**TASK ITEM:** What is needed is the full listing written out exactly, minus the pictures.

**EXERCISE INPUTS:**
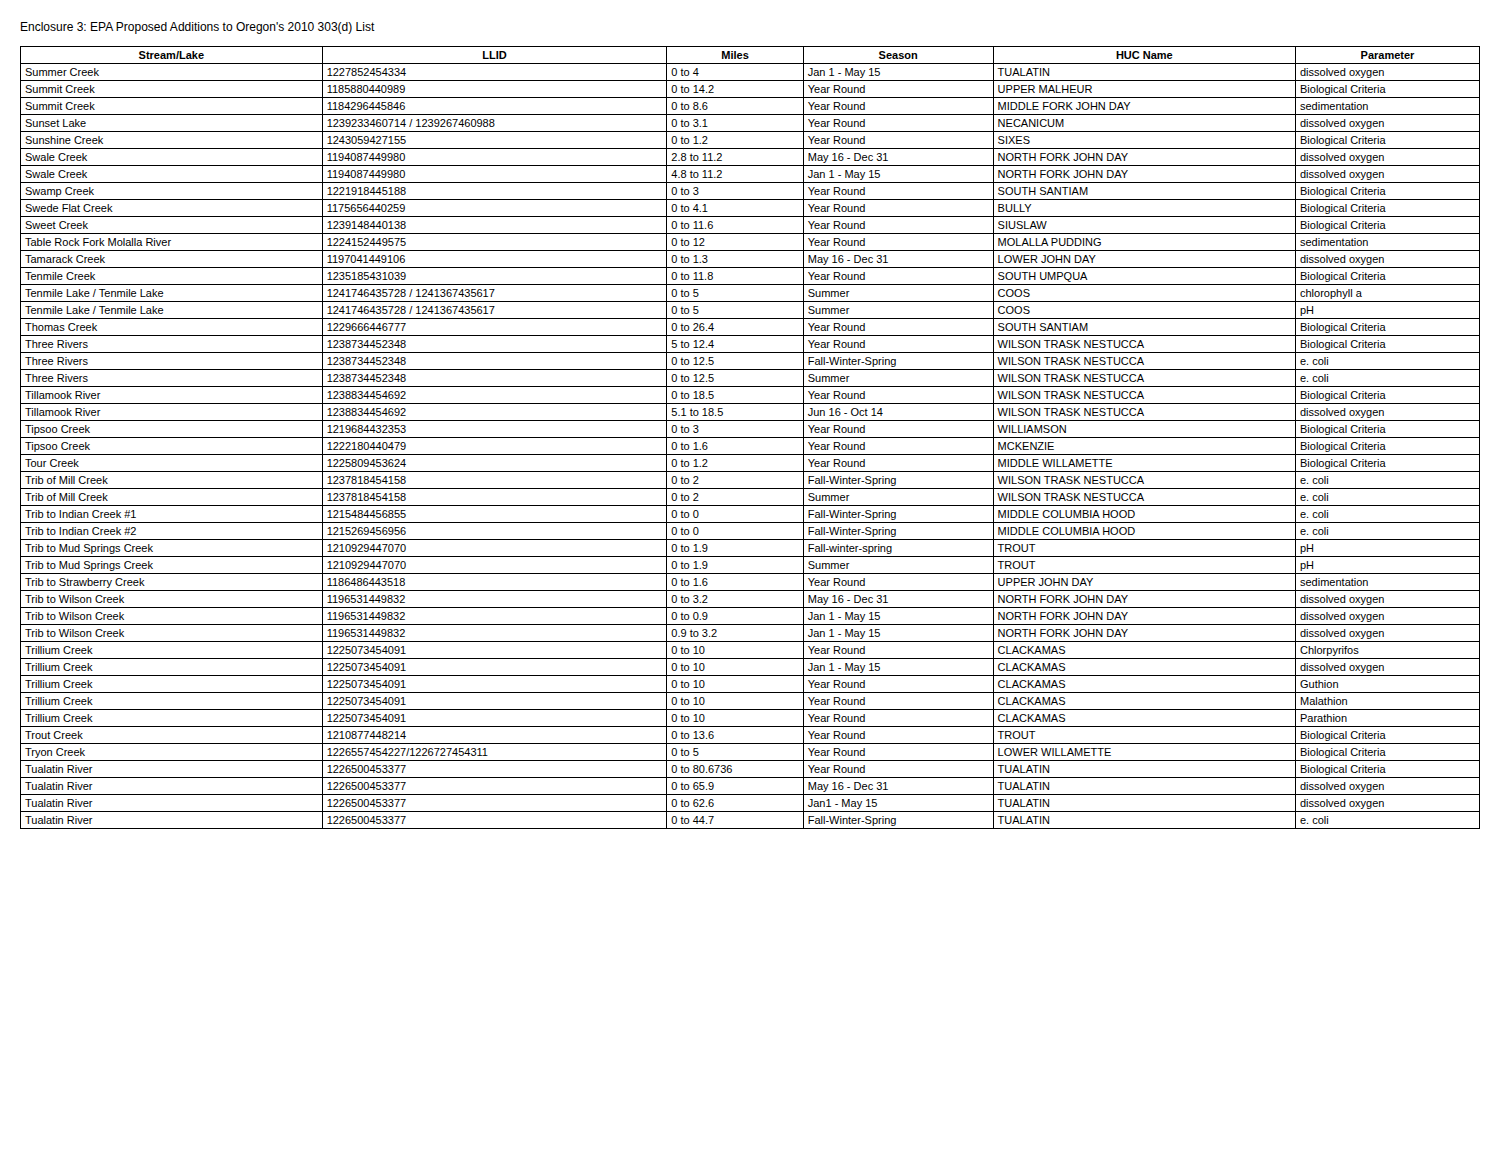Enclosure 3: EPA Proposed Additions to Oregon's 2010 303(d) List
| Stream/Lake | LLID | Miles | Season | HUC Name | Parameter |
| --- | --- | --- | --- | --- | --- |
| Summer Creek | 1227852454334 | 0 to 4 | Jan 1 - May 15 | TUALATIN | dissolved oxygen |
| Summit Creek | 1185880440989 | 0 to 14.2 | Year Round | UPPER MALHEUR | Biological Criteria |
| Summit Creek | 1184296445846 | 0 to 8.6 | Year Round | MIDDLE FORK JOHN DAY | sedimentation |
| Sunset Lake | 1239233460714 / 1239267460988 | 0 to 3.1 | Year Round | NECANICUM | dissolved oxygen |
| Sunshine Creek | 1243059427155 | 0 to 1.2 | Year Round | SIXES | Biological Criteria |
| Swale Creek | 1194087449980 | 2.8 to 11.2 | May 16 - Dec 31 | NORTH FORK JOHN DAY | dissolved oxygen |
| Swale Creek | 1194087449980 | 4.8 to 11.2 | Jan 1 - May 15 | NORTH FORK JOHN DAY | dissolved oxygen |
| Swamp Creek | 1221918445188 | 0 to 3 | Year Round | SOUTH SANTIAM | Biological Criteria |
| Swede Flat Creek | 1175656440259 | 0 to 4.1 | Year Round | BULLY | Biological Criteria |
| Sweet Creek | 1239148440138 | 0 to 11.6 | Year Round | SIUSLAW | Biological Criteria |
| Table Rock Fork Molalla River | 1224152449575 | 0 to 12 | Year Round | MOLALLA PUDDING | sedimentation |
| Tamarack Creek | 1197041449106 | 0 to 1.3 | May 16 - Dec 31 | LOWER JOHN DAY | dissolved oxygen |
| Tenmile Creek | 1235185431039 | 0 to 11.8 | Year Round | SOUTH UMPQUA | Biological Criteria |
| Tenmile Lake / Tenmile Lake | 1241746435728 / 1241367435617 | 0 to 5 | Summer | COOS | chlorophyll a |
| Tenmile Lake / Tenmile Lake | 1241746435728 / 1241367435617 | 0 to 5 | Summer | COOS | pH |
| Thomas Creek | 1229666446777 | 0 to 26.4 | Year Round | SOUTH SANTIAM | Biological Criteria |
| Three Rivers | 1238734452348 | 5 to 12.4 | Year Round | WILSON TRASK NESTUCCA | Biological Criteria |
| Three Rivers | 1238734452348 | 0 to 12.5 | Fall-Winter-Spring | WILSON TRASK NESTUCCA | e. coli |
| Three Rivers | 1238734452348 | 0 to 12.5 | Summer | WILSON TRASK NESTUCCA | e. coli |
| Tillamook River | 1238834454692 | 0 to 18.5 | Year Round | WILSON TRASK NESTUCCA | Biological Criteria |
| Tillamook River | 1238834454692 | 5.1 to 18.5 | Jun 16 - Oct 14 | WILSON TRASK NESTUCCA | dissolved oxygen |
| Tipsoo Creek | 1219684432353 | 0 to 3 | Year Round | WILLIAMSON | Biological Criteria |
| Tipsoo Creek | 1222180440479 | 0 to 1.6 | Year Round | MCKENZIE | Biological Criteria |
| Tour Creek | 1225809453624 | 0 to 1.2 | Year Round | MIDDLE WILLAMETTE | Biological Criteria |
| Trib of Mill Creek | 1237818454158 | 0 to 2 | Fall-Winter-Spring | WILSON TRASK NESTUCCA | e. coli |
| Trib of Mill Creek | 1237818454158 | 0 to 2 | Summer | WILSON TRASK NESTUCCA | e. coli |
| Trib to Indian Creek #1 | 1215484456855 | 0 to 0 | Fall-Winter-Spring | MIDDLE COLUMBIA HOOD | e. coli |
| Trib to Indian Creek #2 | 1215269456956 | 0 to 0 | Fall-Winter-Spring | MIDDLE COLUMBIA HOOD | e. coli |
| Trib to Mud Springs Creek | 1210929447070 | 0 to 1.9 | Fall-winter-spring | TROUT | pH |
| Trib to Mud Springs Creek | 1210929447070 | 0 to 1.9 | Summer | TROUT | pH |
| Trib to Strawberry Creek | 1186486443518 | 0 to 1.6 | Year Round | UPPER JOHN DAY | sedimentation |
| Trib to Wilson Creek | 1196531449832 | 0 to 3.2 | May 16 - Dec 31 | NORTH FORK JOHN DAY | dissolved oxygen |
| Trib to Wilson Creek | 1196531449832 | 0 to 0.9 | Jan 1 - May 15 | NORTH FORK JOHN DAY | dissolved oxygen |
| Trib to Wilson Creek | 1196531449832 | 0.9 to 3.2 | Jan 1 - May 15 | NORTH FORK JOHN DAY | dissolved oxygen |
| Trillium Creek | 1225073454091 | 0 to 10 | Year Round | CLACKAMAS | Chlorpyrifos |
| Trillium Creek | 1225073454091 | 0 to 10 | Jan 1 - May 15 | CLACKAMAS | dissolved oxygen |
| Trillium Creek | 1225073454091 | 0 to 10 | Year Round | CLACKAMAS | Guthion |
| Trillium Creek | 1225073454091 | 0 to 10 | Year Round | CLACKAMAS | Malathion |
| Trillium Creek | 1225073454091 | 0 to 10 | Year Round | CLACKAMAS | Parathion |
| Trout Creek | 1210877448214 | 0 to 13.6 | Year Round | TROUT | Biological Criteria |
| Tryon Creek | 1226557454227/1226727454311 | 0 to 5 | Year Round | LOWER WILLAMETTE | Biological Criteria |
| Tualatin River | 1226500453377 | 0 to 80.6736 | Year Round | TUALATIN | Biological Criteria |
| Tualatin River | 1226500453377 | 0 to 65.9 | May 16 - Dec 31 | TUALATIN | dissolved oxygen |
| Tualatin River | 1226500453377 | 0 to 62.6 | Jan1 - May 15 | TUALATIN | dissolved oxygen |
| Tualatin River | 1226500453377 | 0 to 44.7 | Fall-Winter-Spring | TUALATIN | e. coli |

**OUTPUT:**
Enclosure 3: EPA Proposed Additions to Oregon's 2010 303(d) List
| Stream/Lake | LLID | Miles | Season | HUC Name | Parameter |
| --- | --- | --- | --- | --- | --- |
| Summer Creek | 1227852454334 | 0 to 4 | Jan 1 - May 15 | TUALATIN | dissolved oxygen |
| Summit Creek | 1185880440989 | 0 to 14.2 | Year Round | UPPER MALHEUR | Biological Criteria |
| Summit Creek | 1184296445846 | 0 to 8.6 | Year Round | MIDDLE FORK JOHN DAY | sedimentation |
| Sunset Lake | 1239233460714 / 1239267460988 | 0 to 3.1 | Year Round | NECANICUM | dissolved oxygen |
| Sunshine Creek | 1243059427155 | 0 to 1.2 | Year Round | SIXES | Biological Criteria |
| Swale Creek | 1194087449980 | 2.8 to 11.2 | May 16 - Dec 31 | NORTH FORK JOHN DAY | dissolved oxygen |
| Swale Creek | 1194087449980 | 4.8 to 11.2 | Jan 1 - May 15 | NORTH FORK JOHN DAY | dissolved oxygen |
| Swamp Creek | 1221918445188 | 0 to 3 | Year Round | SOUTH SANTIAM | Biological Criteria |
| Swede Flat Creek | 1175656440259 | 0 to 4.1 | Year Round | BULLY | Biological Criteria |
| Sweet Creek | 1239148440138 | 0 to 11.6 | Year Round | SIUSLAW | Biological Criteria |
| Table Rock Fork Molalla River | 1224152449575 | 0 to 12 | Year Round | MOLALLA PUDDING | sedimentation |
| Tamarack Creek | 1197041449106 | 0 to 1.3 | May 16 - Dec 31 | LOWER JOHN DAY | dissolved oxygen |
| Tenmile Creek | 1235185431039 | 0 to 11.8 | Year Round | SOUTH UMPQUA | Biological Criteria |
| Tenmile Lake / Tenmile Lake | 1241746435728 / 1241367435617 | 0 to 5 | Summer | COOS | chlorophyll a |
| Tenmile Lake / Tenmile Lake | 1241746435728 / 1241367435617 | 0 to 5 | Summer | COOS | pH |
| Thomas Creek | 1229666446777 | 0 to 26.4 | Year Round | SOUTH SANTIAM | Biological Criteria |
| Three Rivers | 1238734452348 | 5 to 12.4 | Year Round | WILSON TRASK NESTUCCA | Biological Criteria |
| Three Rivers | 1238734452348 | 0 to 12.5 | Fall-Winter-Spring | WILSON TRASK NESTUCCA | e. coli |
| Three Rivers | 1238734452348 | 0 to 12.5 | Summer | WILSON TRASK NESTUCCA | e. coli |
| Tillamook River | 1238834454692 | 0 to 18.5 | Year Round | WILSON TRASK NESTUCCA | Biological Criteria |
| Tillamook River | 1238834454692 | 5.1 to 18.5 | Jun 16 - Oct 14 | WILSON TRASK NESTUCCA | dissolved oxygen |
| Tipsoo Creek | 1219684432353 | 0 to 3 | Year Round | WILLIAMSON | Biological Criteria |
| Tipsoo Creek | 1222180440479 | 0 to 1.6 | Year Round | MCKENZIE | Biological Criteria |
| Tour Creek | 1225809453624 | 0 to 1.2 | Year Round | MIDDLE WILLAMETTE | Biological Criteria |
| Trib of Mill Creek | 1237818454158 | 0 to 2 | Fall-Winter-Spring | WILSON TRASK NESTUCCA | e. coli |
| Trib of Mill Creek | 1237818454158 | 0 to 2 | Summer | WILSON TRASK NESTUCCA | e. coli |
| Trib to Indian Creek #1 | 1215484456855 | 0 to 0 | Fall-Winter-Spring | MIDDLE COLUMBIA HOOD | e. coli |
| Trib to Indian Creek #2 | 1215269456956 | 0 to 0 | Fall-Winter-Spring | MIDDLE COLUMBIA HOOD | e. coli |
| Trib to Mud Springs Creek | 1210929447070 | 0 to 1.9 | Fall-winter-spring | TROUT | pH |
| Trib to Mud Springs Creek | 1210929447070 | 0 to 1.9 | Summer | TROUT | pH |
| Trib to Strawberry Creek | 1186486443518 | 0 to 1.6 | Year Round | UPPER JOHN DAY | sedimentation |
| Trib to Wilson Creek | 1196531449832 | 0 to 3.2 | May 16 - Dec 31 | NORTH FORK JOHN DAY | dissolved oxygen |
| Trib to Wilson Creek | 1196531449832 | 0 to 0.9 | Jan 1 - May 15 | NORTH FORK JOHN DAY | dissolved oxygen |
| Trib to Wilson Creek | 1196531449832 | 0.9 to 3.2 | Jan 1 - May 15 | NORTH FORK JOHN DAY | dissolved oxygen |
| Trillium Creek | 1225073454091 | 0 to 10 | Year Round | CLACKAMAS | Chlorpyrifos |
| Trillium Creek | 1225073454091 | 0 to 10 | Jan 1 - May 15 | CLACKAMAS | dissolved oxygen |
| Trillium Creek | 1225073454091 | 0 to 10 | Year Round | CLACKAMAS | Guthion |
| Trillium Creek | 1225073454091 | 0 to 10 | Year Round | CLACKAMAS | Malathion |
| Trillium Creek | 1225073454091 | 0 to 10 | Year Round | CLACKAMAS | Parathion |
| Trout Creek | 1210877448214 | 0 to 13.6 | Year Round | TROUT | Biological Criteria |
| Tryon Creek | 1226557454227/1226727454311 | 0 to 5 | Year Round | LOWER WILLAMETTE | Biological Criteria |
| Tualatin River | 1226500453377 | 0 to 80.6736 | Year Round | TUALATIN | Biological Criteria |
| Tualatin River | 1226500453377 | 0 to 65.9 | May 16 - Dec 31 | TUALATIN | dissolved oxygen |
| Tualatin River | 1226500453377 | 0 to 62.6 | Jan1 - May 15 | TUALATIN | dissolved oxygen |
| Tualatin River | 1226500453377 | 0 to 44.7 | Fall-Winter-Spring | TUALATIN | e. coli |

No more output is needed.